Gen. Dempsey said Syria’s war was “tragic and complex”.
“It is a deeply rooted, long-term conflict among multiple factions, and violent struggles for power will continue after Assad’s rule ends,” he wrote. “We should evaluate the effectiveness of limited military options in this context.”
Despite calling for Mr Assad to leave power in 2011, President Barack Obama has refused to allow the US to be drawn directly into the conflict. Officials have said, however, that the US is prepared to provide lethal aid to moderate units among the opposition ranks. It’s unclear what, if any, weapons have been delivered so far.
In the past, Gen. Dempsey has said that the establishment of a no-fly zone to protect the Syrian rebels would require hundreds of US aircraft at a cost as much as $1 billion a month, with no assurance that it would change the war’s momentum.
He also discouraged options such as training vetted rebel groups, limited strikes on Syria’s air defenses and creating a buffer zone for the opposition. He stressed the need to avoid an outcome similar to Iraq or Afghanistan by preserving a functioning state for any future power transfer. And he cited risks such as lost US aircraft.
Representative Engel, who wants more forceful US action, has proposed the use of cruise missiles and other weapons against Syrian government-controlled air bases. The congressman said such strikes would ground Mr Assad’s air force and reduce the flow of weapons to his government from Iran and Russia, while requiring no American troops on the ground in Syria or in its airspace.
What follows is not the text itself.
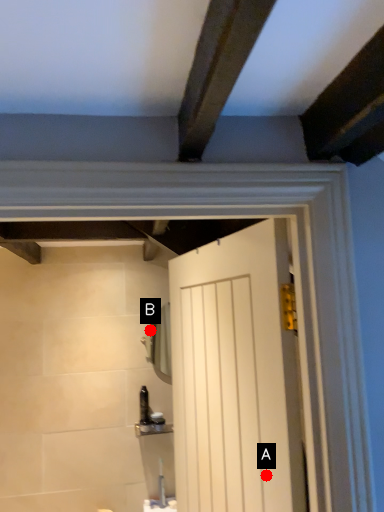
Question: Two points are circled on the image, labeled by A and B beside each circle. Which point is closer to the camera taking this photo?

Choices:
 (A) A is closer
 (B) B is closer

Answer: (A)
General Dempsey said this approach wouldn’t tip the balance against Mr Assad and wouldn’t solve the deeper problems plaguing Syria.
“We can destroy the Syrian air force,” he said. “The loss of Assad’s air force would negate his ability to attack opposition forces from the air, but it would also escalate and potentially further commit the United States to the conflict.”
Instead, General Dempsey spoke in favour of an expansion of the Obama administration’s current policy.
The US can provide far greater humanitarian assistance and, if asked, do more to bolster a moderate opposition in Syria. Such an approach “represents the best framework for an effective US strategy toward Syria,” General Dempsey said.